Griffin Davies, a cybersecurity major at St. Cloud State University, is living out his fantasy as he plays a cat-and-mouse game as an ethical hacker.
For the past two summers while interning at Wipfli, an international consulting company, Griffin has taken part in unique, hands-on experiences in the world of cybersecurity.
“Some jobs within cybersecurity are not always working with ones and zeros or configuring changes within a network to make it more secure,” Davies said. “Some jobs, if you’re lucky, can have you pretending to be the bad guy or “threat actor” to test a client’s security, and this can be both physical and technical security.”
While running attack simulations on banks — one of the services that Wipfli’s cybersecurity division offers — he used penetration testing and social engineering. He even got to be part of a physical social engineering team that tested the security at three different banks.
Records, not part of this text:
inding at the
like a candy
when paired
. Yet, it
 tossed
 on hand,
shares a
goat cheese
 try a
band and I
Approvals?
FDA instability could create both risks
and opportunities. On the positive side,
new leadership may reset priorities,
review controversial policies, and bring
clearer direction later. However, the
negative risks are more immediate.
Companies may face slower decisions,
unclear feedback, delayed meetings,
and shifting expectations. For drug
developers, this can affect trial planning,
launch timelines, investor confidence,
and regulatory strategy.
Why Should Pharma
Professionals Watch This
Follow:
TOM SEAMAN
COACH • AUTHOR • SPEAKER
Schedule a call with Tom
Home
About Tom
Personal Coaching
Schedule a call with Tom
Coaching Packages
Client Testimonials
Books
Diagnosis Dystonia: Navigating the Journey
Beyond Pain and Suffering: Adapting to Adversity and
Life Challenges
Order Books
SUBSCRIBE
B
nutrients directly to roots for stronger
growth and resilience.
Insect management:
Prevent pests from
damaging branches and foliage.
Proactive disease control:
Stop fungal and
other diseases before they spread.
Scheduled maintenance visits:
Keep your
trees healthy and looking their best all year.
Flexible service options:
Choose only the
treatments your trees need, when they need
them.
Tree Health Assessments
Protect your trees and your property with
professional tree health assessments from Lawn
Griffin posed as a fire equipment inspector at one bank and gained access through an unlocked door to vulnerable equipment. At another bank, he posed as a customer looking for a loan to distract the bank staff, while his manager snuck into an unsecured office and tried to hook up a malicious device to a computer. They were caught “red handed” in this attempt and had to come clean that they were hired security testers after the police were called.
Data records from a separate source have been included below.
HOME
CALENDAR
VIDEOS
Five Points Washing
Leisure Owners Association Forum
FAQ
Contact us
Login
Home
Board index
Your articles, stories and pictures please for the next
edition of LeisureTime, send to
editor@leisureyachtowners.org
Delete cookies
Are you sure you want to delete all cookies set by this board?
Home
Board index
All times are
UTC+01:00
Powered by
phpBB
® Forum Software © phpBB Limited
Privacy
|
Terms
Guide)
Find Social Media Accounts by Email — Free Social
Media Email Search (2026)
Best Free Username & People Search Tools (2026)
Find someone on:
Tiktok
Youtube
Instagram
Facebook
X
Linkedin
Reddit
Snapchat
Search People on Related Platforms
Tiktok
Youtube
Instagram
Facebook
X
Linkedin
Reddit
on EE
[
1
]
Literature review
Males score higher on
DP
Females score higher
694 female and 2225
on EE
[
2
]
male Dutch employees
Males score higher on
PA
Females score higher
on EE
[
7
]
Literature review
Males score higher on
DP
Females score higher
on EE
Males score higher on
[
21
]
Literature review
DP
Consulting is nothing like he expected, and he’s found applying his skills outside the classroom looks very different.
“Early on, it felt completely foreign,” Davies said. “In school, you learn about theory and best practices, but consulting is about applying that knowledge while working directly with clients. Every day is different, and that keeps it exciting.”
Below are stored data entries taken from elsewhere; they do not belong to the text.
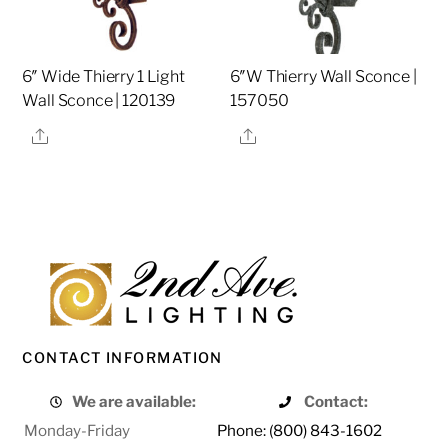
6″ Wide Thierry 1 Light
6″W Thierry Wall Sconce |
Wall Sconce | 120139
157050
Share
Share
CONTACT INFORMATION
We are available:
Contact:
Monday-Friday
Phone: (800) 843-1602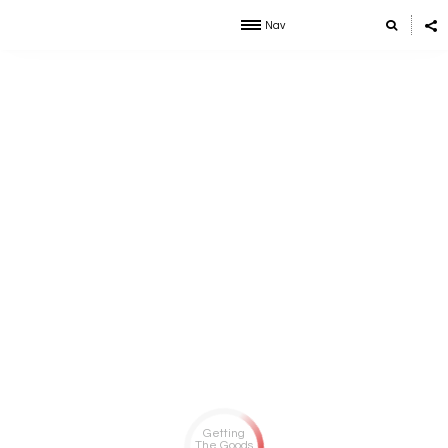
Nav
Getting
The Goods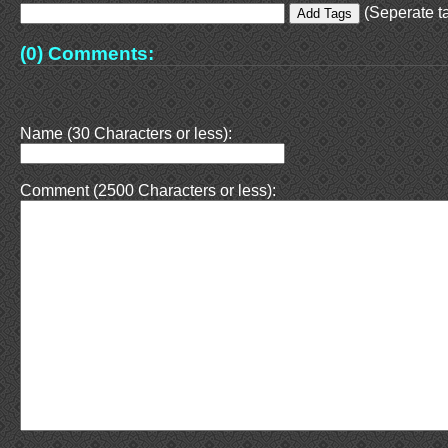
(Seperate ta
(0) Comments:
Name (30 Characters or less):
Comment (2500 Characters or less):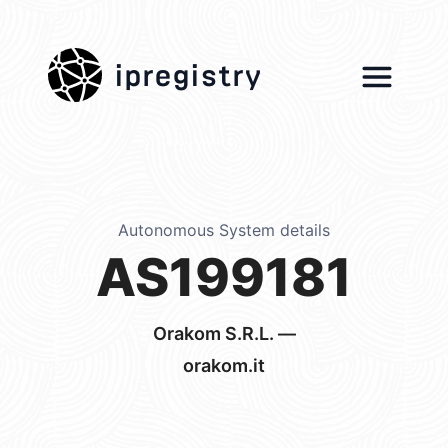
ipregistry
Autonomous System details
AS199181
Orakom S.R.L. —
orakom.it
Unlike his previous internship on a smaller internal IT team, Wipfli threw him into the deep end. He engaged with a new client each day and tackled fresh challenges in unfamiliar environments. Griffin said he’s gained a broader perspective not only on cybersecurity services, but also on what consultants do.
“You never know what kind of issue you’ll be up against until you’re in it,” he said. “One day might be physical security testing, and the next could be a technical deep dive. It’s definitely more adventurous than I imagined.”
It’s this blend of technical work and human connection that’s reshaped his entire outlook on a cybersecurity career.